The most famous was the breakup of telephone giant Bell in the 1980s, which created several independent companies, including AT&T. But the courts don’t always get involved. When Microsoft lost an antitrust case in the 1990s, a federal appeals court discarded object a company dissolution order and eventually Microsoft introduced a series of behavioral changes.
One-time sales are popular with regulators in part because they don’t require them to invest in ongoing compliance monitoring for behavioral remedies. It’s a much cleaner breakup, and some antitrust experts argue that structural remedies are more effective.
The challenge is figuring out which parts of the company should be separated. John Kwoka, an economics professor at Northeastern University who recently advised FTC Chairwoman Lina Khan, said the key is identifying businesses where Google’s ownership “distorts its incentives.” For example, he said, cutting off search could open the door for Google’s Android to partner with another search engine.
But Hovenkamp doubts that selling off search would increase competition, since the service will remain popular. “Selling Google Search would just hand over the dominance to another company,” he said. “I don’t know what kind of breakup would work.”
Some financial analysts who study Google’s parent company, Alphabet, are also skeptical. “Alphabet’s scale, continued strong execution and financial strength mitigate this regulatory risk and the potential consequences for its business model and finances,” Emile El Nems, vice president at Moody’s Ratings, said in a press release.
Other legal experts envision a future where search results come from Google and in-experience ads come from a separate company that’s been spun out of Google. It’s unclear how that solution would affect users, but it’s likely that ads would become less relevant and more annoying.
Force Google to share
Mehta found in his ruling that Google provides a superior user experience because it receives billions more queries than any other search engine, and that data drives improvements to the algorithms that decide which results to display for a particular query.
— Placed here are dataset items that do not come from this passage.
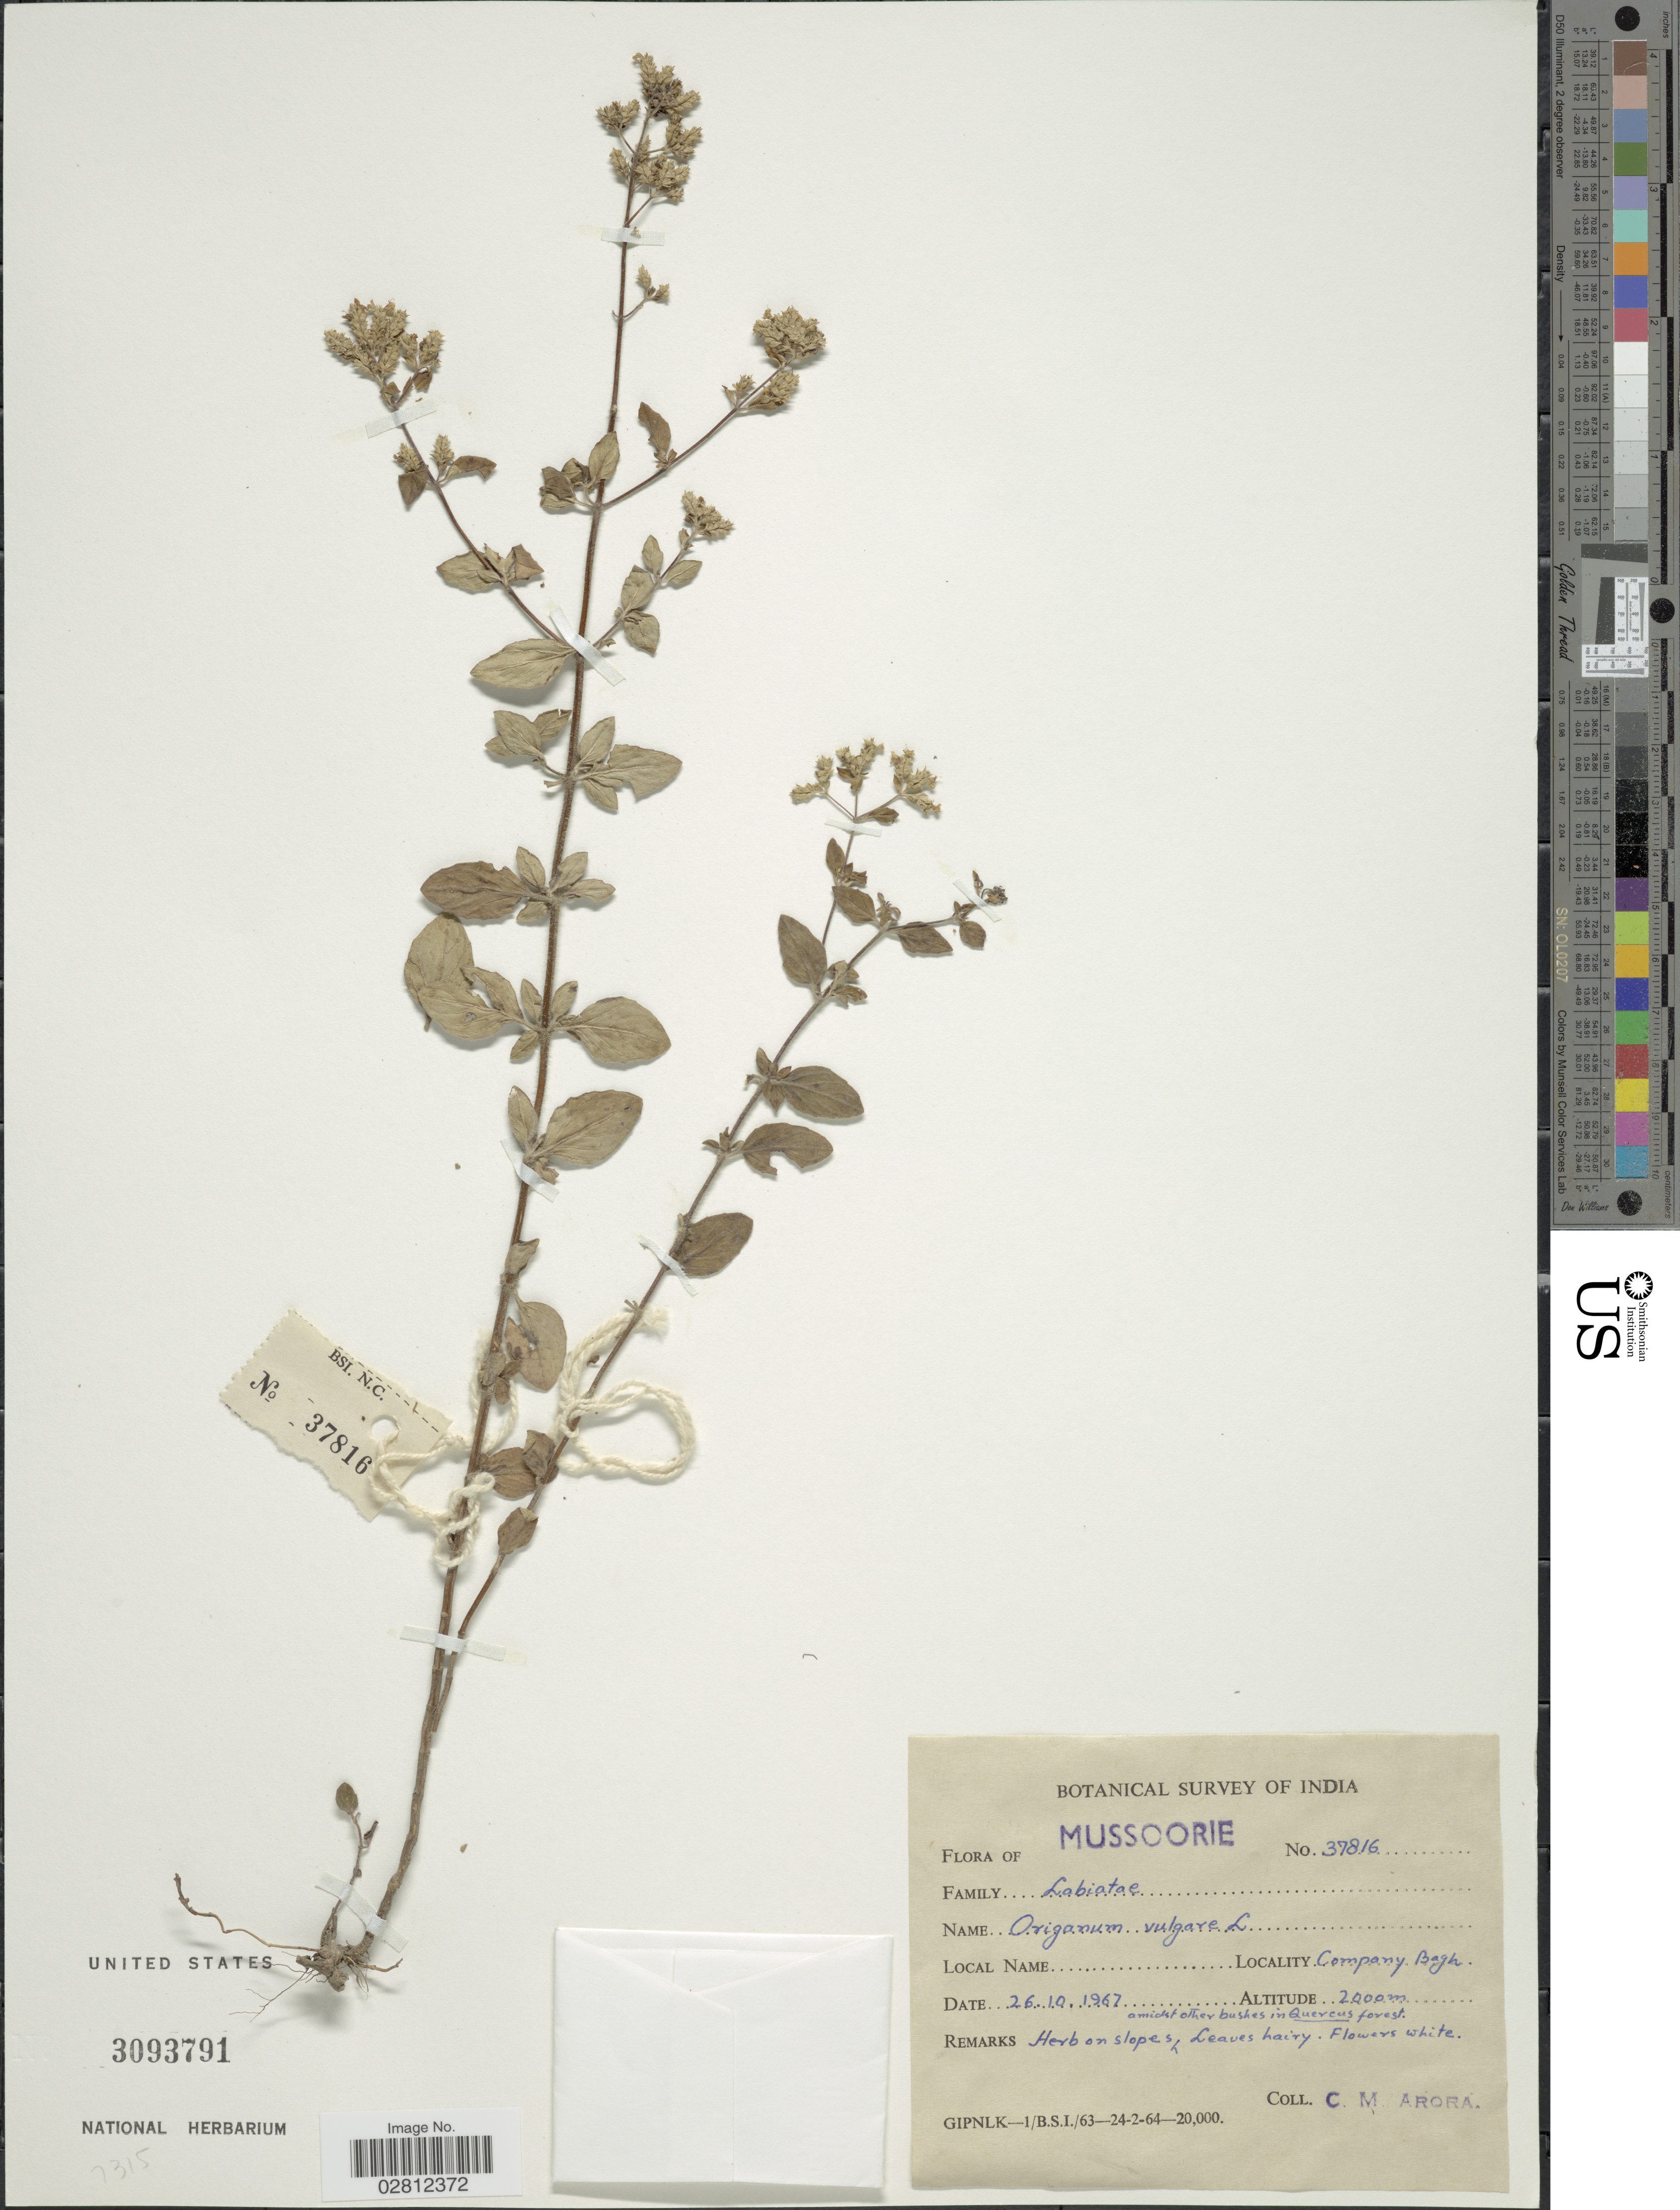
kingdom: Plantae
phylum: Tracheophyta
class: Magnoliopsida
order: Lamiales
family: Lamiaceae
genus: Origanum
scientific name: Origanum vulgare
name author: L.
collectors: C. Arora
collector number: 37816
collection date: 1967-10-26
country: India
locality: Mussoorie, Company Bagh.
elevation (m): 2000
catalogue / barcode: US 3093791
Rebecca Haw Allensworth, a law professor at Vanderbilt University who sued Google, said one of the most drastic remedies would be to require Google to share data or algorithms with its search competitors so they could improve as well. “Courts don’t like forcing sharing between competitors like this, but on the other hand, the judge seems very concerned about how Google’s behavior has deprived competitors of what they really need to compete — scale in search data,” she said. “Forcing data sharing would directly address that concern.”